Du côté des valeurs, Abbott Technologies prend 0,63% à 46,42 dollars. Selon le Wall Street Journal, le laboratoire américain aurait fait une offre de rachat sur la division pharmaceutique du belge Solvay, également convoitée par le suisse Nycomed. Ce dernier aurait déjà soumis une offre comprise entre 4 et 4,5 milliards d'euros. Une telle opération permettrait à Abbott de prendre complètement le contrôle d'une nouvelle génération d'anticholestérol, le TriLipix, développé en collaboration avec Solvay et qui a reçu son autorisation de mise sur le marché américain l'an dernier.

Electronic Arts cède 3,40% à 19,16 dollars, après avoir grimpé de 7% la veille en raison de rumeurs d'intérêt de la part de Microsoft. Mais la firme de Redmond, qui fabrique notamment la console de jeu Xbox 360, a démenti ce jeudi, assurant qu'elle ne projetait pas de racheter le deuxième éditeur mondial de jeu vidéo. Avec une capitalisation de 6,5 milliards de dollars, EA reste cependant une cible potentielle pour des géants américains des médias comme Disney ou Time Warner, estime certains analystes. Microsoft progresse pour sa part de 0,93% à 25,95 dollars.

Toujours sur le secteur technologique, Red Hat s'envole de 10,57% à 27,51 dollars. Le leader mondial de la distribution du système d'exploitation Linux a dégagé des profits de 29 millions de dollars pour le compte de son deuxième trimestre, en hausse de 47% sur un an. Hors exceptionnels, cela représente 16 cents par action, contre 15 cents anticipés par les opérateurs. Les ventes sont également supérieures aux attentes à 184 millions de dollars. En outre, JPMorgan a relevé son objectif de cours de 18 à 21 dollars et Bank of America/Merrill Lynch a relevé sa recommandation de "neutre" à "achat".
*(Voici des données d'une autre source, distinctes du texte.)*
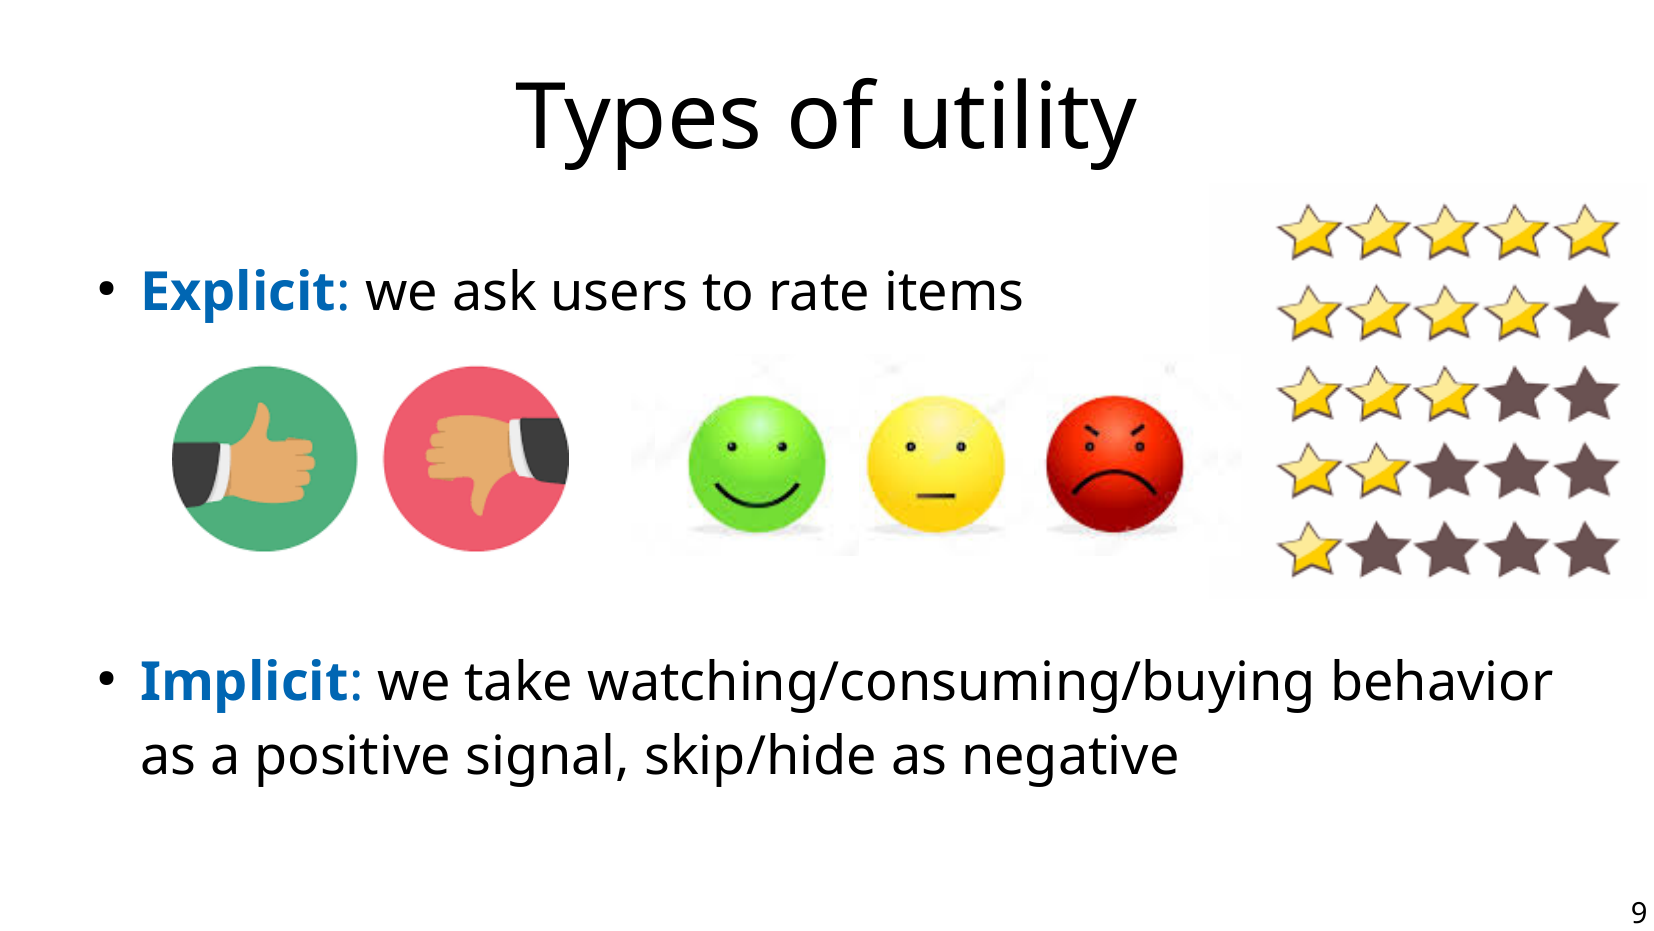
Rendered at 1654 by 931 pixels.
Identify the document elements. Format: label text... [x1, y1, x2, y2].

list Explicit: we ask users to rate items Implicit: we take watching/consuming/buying behavior as a positive signal, skip/hide as negative [82, 253, 1571, 793]
title Types of utility [82, 1, 1571, 226]
picture [631, 183, 1647, 599]
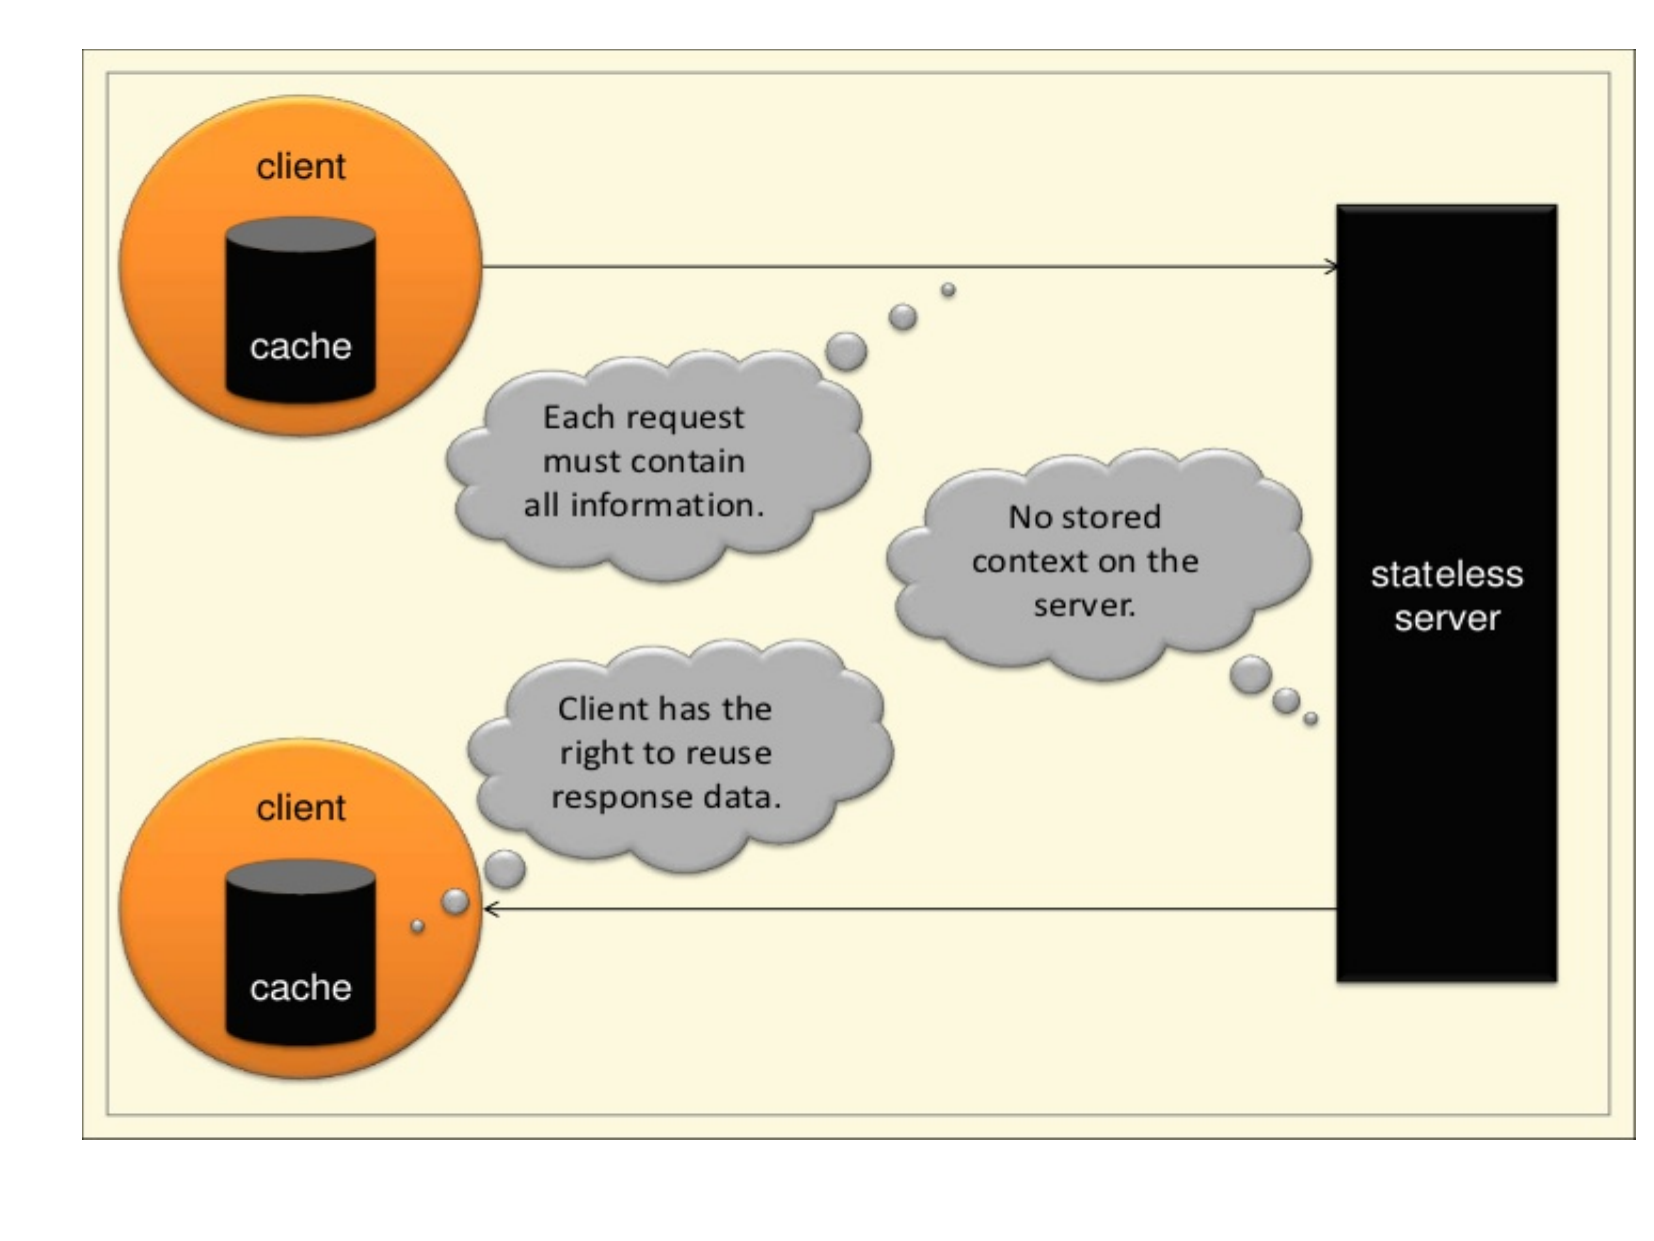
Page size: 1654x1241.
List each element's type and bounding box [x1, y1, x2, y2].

picture [82, 49, 1636, 1141]
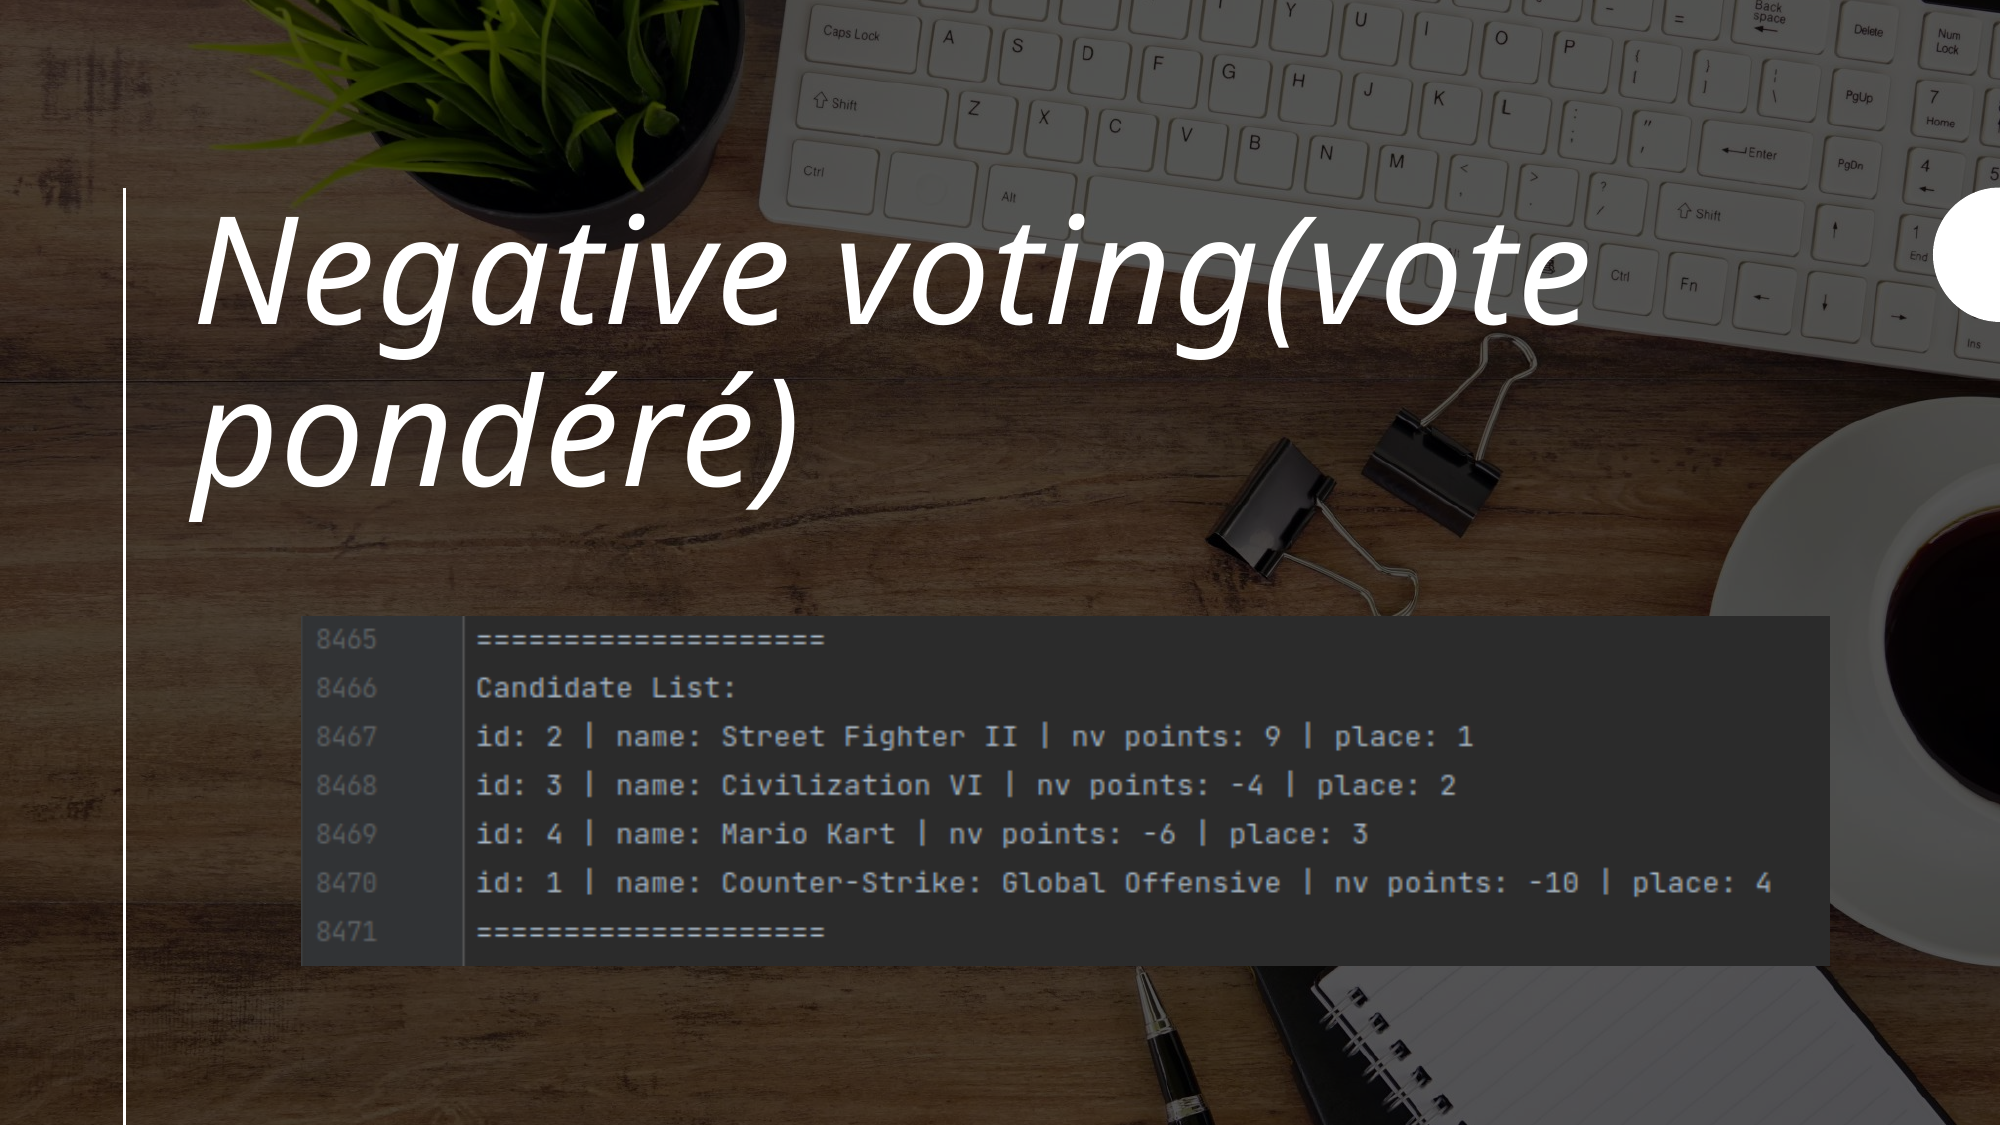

Forte hausse également pour 3Com, qui grimpe de 4,60% à 5 dollars. Le groupe spécialisé dans les équipements de réseau a dépassé les attentes des marchés au titre du premier trimestre de son exercice décalé 2009-10. Son bénéfice net a chuté de plus de 90%, à 8 millions de dollars. Mais il ressort à 8 cents par action et hors exceptionnels, soit 3 cents de mieux que le consensus. Son chiffre d'affaires s'élève à 291 millions de dollars, contre 278 millions escomptés.

Enfin, National Semiconductor s'adjuge 0,81% à 15,01 dollars après que Citigroup est passé de "neutre" à "achat" sur le titre. L'intermédiaire new-yorkais estime que le fabricant de semi-conducteurs devrait voir sa marge opérationnelle progresser l'an prochain, profitant notamment de la demande croissante pour les composantes de smartphones. Citi a par ailleurs revu à la hausse son objectif de cours, le portant de 18 à 23 dollars.